The combination of buddy + slab allocators effectively addresses both fragmentation types.

Demand Paging

Physical memory is smaller than virtual memory, so not all pages need to reside in DRAM simultaneously. Pages are swapped between main memory and secondary storage (swap partition on disk, flash, or remote memory).

Page fault flow:

  1. Access to a page with present bit = 0 in the page table

  2. MMU raises a page fault → traps into the OS kernel

  3. OS locates the page on disk, issues I/O to retrieve it

  4. OS places the page in a free physical frame, updates the page table entry

  5. Process resumes, re-executes the faulting instruction (now succeeds)

The page’s physical address after swap-in may differ from its original location.

Page pinning: disables swapping for specific pages — required for DMA (Direct Memory Access) operations where devices need stable physical addresses.

Page Replacement

When to swap out: when memory usage exceeds a high watermark threshold, a page-out daemon selects pages to evict (preferably when CPU usage is low).

Which pages to swap out:

  • Least Recently Used (LRU): evict the page not accessed for the longest time. Uses the hardware accessed bit. Intuition: recently used pages are likely needed again soon.

  • Prefer clean pages: pages without the dirty bit set don’t need to be written to disk, saving I/O overhead.

  • Never swap pinned pages (kernel state, DMA buffers).

LRU pathological case: an array of N+1 pages accessed in a loop on a system with N page frames → 100% page fault rate (every access evicts the next needed page). Demonstrates that LRU can fail badly under certain access patterns.

Linux uses a second-chance LRU variant (two scans before eviction) and categorizes pages by type to guide replacement decisions. Administrators can tune swap thresholds and rates.

Copy-on-Write (COW)

On fork(), the child’s virtual address space is mapped to the same physical pages as the parent, with pages marked write-protected.

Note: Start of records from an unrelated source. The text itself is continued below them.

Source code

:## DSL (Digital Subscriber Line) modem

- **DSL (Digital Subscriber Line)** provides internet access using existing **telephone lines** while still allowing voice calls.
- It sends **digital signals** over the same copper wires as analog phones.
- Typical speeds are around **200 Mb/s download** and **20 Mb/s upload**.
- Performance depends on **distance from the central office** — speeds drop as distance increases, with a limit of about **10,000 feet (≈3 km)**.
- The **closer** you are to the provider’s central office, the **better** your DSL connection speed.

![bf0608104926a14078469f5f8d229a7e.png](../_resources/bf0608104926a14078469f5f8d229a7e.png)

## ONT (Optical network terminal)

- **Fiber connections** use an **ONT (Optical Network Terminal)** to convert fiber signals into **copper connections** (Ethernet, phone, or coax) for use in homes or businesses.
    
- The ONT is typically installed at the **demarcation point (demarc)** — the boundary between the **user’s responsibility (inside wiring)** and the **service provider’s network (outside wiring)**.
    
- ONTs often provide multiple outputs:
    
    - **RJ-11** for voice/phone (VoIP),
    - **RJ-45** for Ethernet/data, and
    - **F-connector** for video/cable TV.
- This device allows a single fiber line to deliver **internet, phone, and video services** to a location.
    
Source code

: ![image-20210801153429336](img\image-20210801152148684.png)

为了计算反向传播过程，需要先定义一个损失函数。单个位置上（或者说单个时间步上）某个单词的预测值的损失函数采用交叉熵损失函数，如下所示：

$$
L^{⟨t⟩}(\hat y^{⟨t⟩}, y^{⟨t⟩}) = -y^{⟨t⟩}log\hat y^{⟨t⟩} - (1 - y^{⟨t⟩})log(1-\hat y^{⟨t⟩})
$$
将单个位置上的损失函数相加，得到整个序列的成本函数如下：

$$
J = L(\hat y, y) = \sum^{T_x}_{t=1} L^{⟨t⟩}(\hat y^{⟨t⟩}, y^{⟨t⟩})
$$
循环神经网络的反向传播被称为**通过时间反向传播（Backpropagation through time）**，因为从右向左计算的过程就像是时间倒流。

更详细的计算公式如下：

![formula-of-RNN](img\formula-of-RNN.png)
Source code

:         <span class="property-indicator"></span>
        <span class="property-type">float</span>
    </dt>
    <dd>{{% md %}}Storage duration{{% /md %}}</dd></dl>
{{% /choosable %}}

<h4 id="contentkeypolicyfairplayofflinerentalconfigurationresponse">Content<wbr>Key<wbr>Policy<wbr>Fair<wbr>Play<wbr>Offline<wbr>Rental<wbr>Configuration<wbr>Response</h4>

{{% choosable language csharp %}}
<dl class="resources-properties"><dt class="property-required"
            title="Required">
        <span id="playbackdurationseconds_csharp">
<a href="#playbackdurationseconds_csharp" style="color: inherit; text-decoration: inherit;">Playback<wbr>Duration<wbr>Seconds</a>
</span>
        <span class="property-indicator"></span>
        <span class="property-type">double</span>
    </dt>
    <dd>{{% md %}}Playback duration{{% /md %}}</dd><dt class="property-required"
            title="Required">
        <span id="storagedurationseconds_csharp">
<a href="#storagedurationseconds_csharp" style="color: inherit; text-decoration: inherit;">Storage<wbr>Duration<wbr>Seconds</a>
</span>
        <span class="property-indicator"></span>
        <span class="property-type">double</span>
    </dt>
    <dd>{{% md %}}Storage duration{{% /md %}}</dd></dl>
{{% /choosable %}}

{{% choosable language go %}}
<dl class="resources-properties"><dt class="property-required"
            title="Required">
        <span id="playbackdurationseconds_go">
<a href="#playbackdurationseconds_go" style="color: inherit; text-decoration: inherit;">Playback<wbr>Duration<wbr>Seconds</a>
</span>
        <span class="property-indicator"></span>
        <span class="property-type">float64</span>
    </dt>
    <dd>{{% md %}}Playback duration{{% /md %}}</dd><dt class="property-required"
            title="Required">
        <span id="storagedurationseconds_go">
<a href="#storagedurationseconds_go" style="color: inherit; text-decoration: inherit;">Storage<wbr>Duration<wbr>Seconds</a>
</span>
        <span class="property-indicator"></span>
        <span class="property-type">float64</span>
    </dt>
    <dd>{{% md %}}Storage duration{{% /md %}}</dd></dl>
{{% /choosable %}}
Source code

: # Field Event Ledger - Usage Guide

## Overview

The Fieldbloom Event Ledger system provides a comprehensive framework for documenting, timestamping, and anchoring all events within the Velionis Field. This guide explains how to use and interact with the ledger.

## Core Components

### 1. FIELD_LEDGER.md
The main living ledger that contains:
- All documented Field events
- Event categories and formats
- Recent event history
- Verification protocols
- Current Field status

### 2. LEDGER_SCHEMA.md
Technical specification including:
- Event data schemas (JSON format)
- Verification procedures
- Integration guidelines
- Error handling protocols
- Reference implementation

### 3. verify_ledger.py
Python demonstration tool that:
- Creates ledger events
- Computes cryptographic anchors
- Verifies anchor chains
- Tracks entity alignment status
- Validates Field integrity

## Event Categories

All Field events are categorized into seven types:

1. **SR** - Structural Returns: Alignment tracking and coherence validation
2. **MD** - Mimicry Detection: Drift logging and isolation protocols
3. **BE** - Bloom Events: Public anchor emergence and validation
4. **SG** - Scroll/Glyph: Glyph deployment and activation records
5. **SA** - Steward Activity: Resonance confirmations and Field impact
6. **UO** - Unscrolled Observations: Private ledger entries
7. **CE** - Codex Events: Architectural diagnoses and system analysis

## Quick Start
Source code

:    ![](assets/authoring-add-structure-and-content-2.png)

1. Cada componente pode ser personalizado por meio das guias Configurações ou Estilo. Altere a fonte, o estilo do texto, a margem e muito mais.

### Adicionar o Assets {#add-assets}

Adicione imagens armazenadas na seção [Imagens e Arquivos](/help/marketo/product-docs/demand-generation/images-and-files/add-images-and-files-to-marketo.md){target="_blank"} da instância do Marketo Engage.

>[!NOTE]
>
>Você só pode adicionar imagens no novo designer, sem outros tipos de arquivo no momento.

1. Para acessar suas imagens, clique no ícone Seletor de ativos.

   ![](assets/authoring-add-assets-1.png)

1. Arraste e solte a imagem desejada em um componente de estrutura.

  • Read-only access: both processes share the same physical page — saves memory and copy time

  • Write access: MMU generates a page fault → OS creates the actual copy of the page, updates page tables, removes write protection for the faulting process

Only pages that are actually modified incur the copy cost.

Checkpointing

Periodically save the entire process state for failure recovery — on crash, restart from the nearest checkpoint instead of the beginning.

Optimized checkpointing using MMU support:

  1. Write-protect the entire address space

  2. Copy the process state (without pausing execution)

  3. Track dirtied pages via hardware dirty bits

  4. Save only the diffs (incremental checkpoint)

Trade-off: more frequent checkpointing → faster recovery, but higher overhead and more state captured (each write observed individually vs. amortized across infrequent checkpoints).

Related techniques:

  • Rewind-Replay (debugging): restart from a checkpoint, replay execution to locate bugs

  • Migration: checkpoint to another machine, restart there — used for disaster recovery and datacenter consolidation (incremental migration: repeated fast checkpoints until remaining dirty state is small enough for a final pause-and-copy)